_Input data_
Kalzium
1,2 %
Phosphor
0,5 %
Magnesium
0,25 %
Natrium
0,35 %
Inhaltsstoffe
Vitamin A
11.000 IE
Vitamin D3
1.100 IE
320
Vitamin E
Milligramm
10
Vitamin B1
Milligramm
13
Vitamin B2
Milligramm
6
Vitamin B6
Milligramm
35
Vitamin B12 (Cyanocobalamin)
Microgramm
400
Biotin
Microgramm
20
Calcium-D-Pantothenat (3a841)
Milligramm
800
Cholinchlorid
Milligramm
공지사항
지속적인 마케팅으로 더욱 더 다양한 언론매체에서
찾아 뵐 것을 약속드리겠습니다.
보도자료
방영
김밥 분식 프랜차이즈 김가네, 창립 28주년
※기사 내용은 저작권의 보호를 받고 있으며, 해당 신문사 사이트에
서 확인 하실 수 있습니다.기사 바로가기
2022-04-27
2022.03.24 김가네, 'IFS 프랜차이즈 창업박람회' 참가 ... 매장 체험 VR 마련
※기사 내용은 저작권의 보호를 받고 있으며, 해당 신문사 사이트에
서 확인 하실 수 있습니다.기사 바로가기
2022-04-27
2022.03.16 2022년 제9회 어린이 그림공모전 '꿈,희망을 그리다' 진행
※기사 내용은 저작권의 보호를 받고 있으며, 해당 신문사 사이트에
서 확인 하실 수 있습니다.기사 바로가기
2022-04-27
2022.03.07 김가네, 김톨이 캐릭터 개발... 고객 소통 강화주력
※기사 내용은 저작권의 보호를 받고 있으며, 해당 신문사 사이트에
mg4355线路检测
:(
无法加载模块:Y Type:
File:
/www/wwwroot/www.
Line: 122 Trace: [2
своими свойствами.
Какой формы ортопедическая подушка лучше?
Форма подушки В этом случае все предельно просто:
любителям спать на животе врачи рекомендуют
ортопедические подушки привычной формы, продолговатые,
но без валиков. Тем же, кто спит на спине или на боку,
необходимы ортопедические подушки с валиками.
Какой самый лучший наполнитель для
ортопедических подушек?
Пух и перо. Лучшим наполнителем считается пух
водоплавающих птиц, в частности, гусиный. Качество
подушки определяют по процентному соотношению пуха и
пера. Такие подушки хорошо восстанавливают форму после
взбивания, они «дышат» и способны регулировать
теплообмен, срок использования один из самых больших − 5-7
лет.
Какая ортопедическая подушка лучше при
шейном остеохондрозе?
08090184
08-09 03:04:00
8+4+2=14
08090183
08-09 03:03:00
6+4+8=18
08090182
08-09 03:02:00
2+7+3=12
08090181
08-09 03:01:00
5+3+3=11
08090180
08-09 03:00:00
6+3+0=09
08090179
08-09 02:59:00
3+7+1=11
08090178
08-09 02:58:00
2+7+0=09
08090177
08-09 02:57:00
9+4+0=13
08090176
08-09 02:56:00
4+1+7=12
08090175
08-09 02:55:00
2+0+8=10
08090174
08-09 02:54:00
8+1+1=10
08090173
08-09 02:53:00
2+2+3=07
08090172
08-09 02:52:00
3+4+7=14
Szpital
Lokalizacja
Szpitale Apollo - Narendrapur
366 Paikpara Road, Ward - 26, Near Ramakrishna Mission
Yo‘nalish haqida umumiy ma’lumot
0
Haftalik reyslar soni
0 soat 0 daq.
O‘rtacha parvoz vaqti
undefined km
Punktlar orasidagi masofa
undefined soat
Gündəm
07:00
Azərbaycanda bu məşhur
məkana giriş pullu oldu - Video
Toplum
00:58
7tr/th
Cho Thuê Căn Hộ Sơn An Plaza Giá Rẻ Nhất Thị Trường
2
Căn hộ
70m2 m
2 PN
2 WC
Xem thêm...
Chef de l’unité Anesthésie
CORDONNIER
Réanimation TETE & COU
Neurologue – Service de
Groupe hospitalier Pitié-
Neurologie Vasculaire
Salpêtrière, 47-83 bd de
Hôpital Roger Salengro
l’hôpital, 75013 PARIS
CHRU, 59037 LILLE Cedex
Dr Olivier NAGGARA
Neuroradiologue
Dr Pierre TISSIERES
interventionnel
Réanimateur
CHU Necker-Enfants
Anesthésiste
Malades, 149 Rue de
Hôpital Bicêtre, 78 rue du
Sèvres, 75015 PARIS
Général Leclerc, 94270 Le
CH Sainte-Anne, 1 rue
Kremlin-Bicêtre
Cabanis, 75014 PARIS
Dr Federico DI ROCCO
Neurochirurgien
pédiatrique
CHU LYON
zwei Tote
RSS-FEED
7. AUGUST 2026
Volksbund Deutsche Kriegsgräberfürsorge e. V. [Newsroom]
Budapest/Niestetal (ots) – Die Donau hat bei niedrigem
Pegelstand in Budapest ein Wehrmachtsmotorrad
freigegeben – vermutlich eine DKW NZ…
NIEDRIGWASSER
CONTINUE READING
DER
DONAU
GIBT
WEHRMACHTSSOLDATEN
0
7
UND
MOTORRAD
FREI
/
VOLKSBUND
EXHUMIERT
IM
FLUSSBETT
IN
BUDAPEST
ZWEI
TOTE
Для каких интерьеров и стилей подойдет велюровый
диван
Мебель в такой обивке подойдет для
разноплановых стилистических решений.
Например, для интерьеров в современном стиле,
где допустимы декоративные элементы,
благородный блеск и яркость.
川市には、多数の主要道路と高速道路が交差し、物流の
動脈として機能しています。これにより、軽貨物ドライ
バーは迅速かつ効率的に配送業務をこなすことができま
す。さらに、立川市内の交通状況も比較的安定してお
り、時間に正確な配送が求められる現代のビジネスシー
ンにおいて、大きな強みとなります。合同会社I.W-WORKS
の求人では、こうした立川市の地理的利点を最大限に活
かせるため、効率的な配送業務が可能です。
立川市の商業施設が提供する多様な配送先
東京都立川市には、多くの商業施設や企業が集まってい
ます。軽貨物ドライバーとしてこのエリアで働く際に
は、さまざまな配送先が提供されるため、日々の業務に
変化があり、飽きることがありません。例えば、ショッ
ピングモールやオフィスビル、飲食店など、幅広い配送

_What is required_
An exact repeat of the whole listing above is needed; write it out now.

_Task result_
Kalzium
1,2 %
Phosphor
0,5 %
Magnesium
0,25 %
Natrium
0,35 %
Inhaltsstoffe
Vitamin A
11.000 IE
Vitamin D3
1.100 IE
320
Vitamin E
Milligramm
10
Vitamin B1
Milligramm
13
Vitamin B2
Milligramm
6
Vitamin B6
Milligramm
35
Vitamin B12 (Cyanocobalamin)
Microgramm
400
Biotin
Microgramm
20
Calcium-D-Pantothenat (3a841)
Milligramm
800
Cholinchlorid
Milligramm
공지사항
지속적인 마케팅으로 더욱 더 다양한 언론매체에서
찾아 뵐 것을 약속드리겠습니다.
보도자료
방영
김밥 분식 프랜차이즈 김가네, 창립 28주년
※기사 내용은 저작권의 보호를 받고 있으며, 해당 신문사 사이트에
서 확인 하실 수 있습니다.기사 바로가기
2022-04-27
2022.03.24 김가네, 'IFS 프랜차이즈 창업박람회' 참가 ... 매장 체험 VR 마련
※기사 내용은 저작권의 보호를 받고 있으며, 해당 신문사 사이트에
서 확인 하실 수 있습니다.기사 바로가기
2022-04-27
2022.03.16 2022년 제9회 어린이 그림공모전 '꿈,희망을 그리다' 진행
※기사 내용은 저작권의 보호를 받고 있으며, 해당 신문사 사이트에
서 확인 하실 수 있습니다.기사 바로가기
2022-04-27
2022.03.07 김가네, 김톨이 캐릭터 개발... 고객 소통 강화주력
※기사 내용은 저작권의 보호를 받고 있으며, 해당 신문사 사이트에
mg4355线路检测
:(
无法加载模块:Y Type:
File:
/www/wwwroot/www.
Line: 122 Trace: [2
своими свойствами.
Какой формы ортопедическая подушка лучше?
Форма подушки В этом случае все предельно просто:
любителям спать на животе врачи рекомендуют
ортопедические подушки привычной формы, продолговатые,
но без валиков. Тем же, кто спит на спине или на боку,
необходимы ортопедические подушки с валиками.
Какой самый лучший наполнитель для
ортопедических подушек?
Пух и перо. Лучшим наполнителем считается пух
водоплавающих птиц, в частности, гусиный. Качество
подушки определяют по процентному соотношению пуха и
пера. Такие подушки хорошо восстанавливают форму после
взбивания, они «дышат» и способны регулировать
теплообмен, срок использования один из самых больших − 5-7
лет.
Какая ортопедическая подушка лучше при
шейном остеохондрозе?
08090184
08-09 03:04:00
8+4+2=14
08090183
08-09 03:03:00
6+4+8=18
08090182
08-09 03:02:00
2+7+3=12
08090181
08-09 03:01:00
5+3+3=11
08090180
08-09 03:00:00
6+3+0=09
08090179
08-09 02:59:00
3+7+1=11
08090178
08-09 02:58:00
2+7+0=09
08090177
08-09 02:57:00
9+4+0=13
08090176
08-09 02:56:00
4+1+7=12
08090175
08-09 02:55:00
2+0+8=10
08090174
08-09 02:54:00
8+1+1=10
08090173
08-09 02:53:00
2+2+3=07
08090172
08-09 02:52:00
3+4+7=14
Szpital
Lokalizacja
Szpitale Apollo - Narendrapur
366 Paikpara Road, Ward - 26, Near Ramakrishna Mission
Yo‘nalish haqida umumiy ma’lumot
0
Haftalik reyslar soni
0 soat 0 daq.
O‘rtacha parvoz vaqti
undefined km
Punktlar orasidagi masofa
undefined soat
Gündəm
07:00
Azərbaycanda bu məşhur
məkana giriş pullu oldu - Video
Toplum
00:58
7tr/th
Cho Thuê Căn Hộ Sơn An Plaza Giá Rẻ Nhất Thị Trường
2
Căn hộ
70m2 m
2 PN
2 WC
Xem thêm...
Chef de l’unité Anesthésie
CORDONNIER
Réanimation TETE & COU
Neurologue – Service de
Groupe hospitalier Pitié-
Neurologie Vasculaire
Salpêtrière, 47-83 bd de
Hôpital Roger Salengro
l’hôpital, 75013 PARIS
CHRU, 59037 LILLE Cedex
Dr Olivier NAGGARA
Neuroradiologue
Dr Pierre TISSIERES
interventionnel
Réanimateur
CHU Necker-Enfants
Anesthésiste
Malades, 149 Rue de
Hôpital Bicêtre, 78 rue du
Sèvres, 75015 PARIS
Général Leclerc, 94270 Le
CH Sainte-Anne, 1 rue
Kremlin-Bicêtre
Cabanis, 75014 PARIS
Dr Federico DI ROCCO
Neurochirurgien
pédiatrique
CHU LYON
zwei Tote
RSS-FEED
7. AUGUST 2026
Volksbund Deutsche Kriegsgräberfürsorge e. V. [Newsroom]
Budapest/Niestetal (ots) – Die Donau hat bei niedrigem
Pegelstand in Budapest ein Wehrmachtsmotorrad
freigegeben – vermutlich eine DKW NZ…
NIEDRIGWASSER
CONTINUE READING
DER
DONAU
GIBT
WEHRMACHTSSOLDATEN
0
7
UND
MOTORRAD
FREI
/
VOLKSBUND
EXHUMIERT
IM
FLUSSBETT
IN
BUDAPEST
ZWEI
TOTE
Для каких интерьеров и стилей подойдет велюровый
диван
Мебель в такой обивке подойдет для
разноплановых стилистических решений.
Например, для интерьеров в современном стиле,
где допустимы декоративные элементы,
благородный блеск и яркость.
川市には、多数の主要道路と高速道路が交差し、物流の
動脈として機能しています。これにより、軽貨物ドライ
バーは迅速かつ効率的に配送業務をこなすことができま
す。さらに、立川市内の交通状況も比較的安定してお
り、時間に正確な配送が求められる現代のビジネスシー
ンにおいて、大きな強みとなります。合同会社I.W-WORKS
の求人では、こうした立川市の地理的利点を最大限に活
かせるため、効率的な配送業務が可能です。
立川市の商業施設が提供する多様な配送先
東京都立川市には、多くの商業施設や企業が集まってい
ます。軽貨物ドライバーとしてこのエリアで働く際に
は、さまざまな配送先が提供されるため、日々の業務に
変化があり、飽きることがありません。例えば、ショッ
ピングモールやオフィスビル、飲食店など、幅広い配送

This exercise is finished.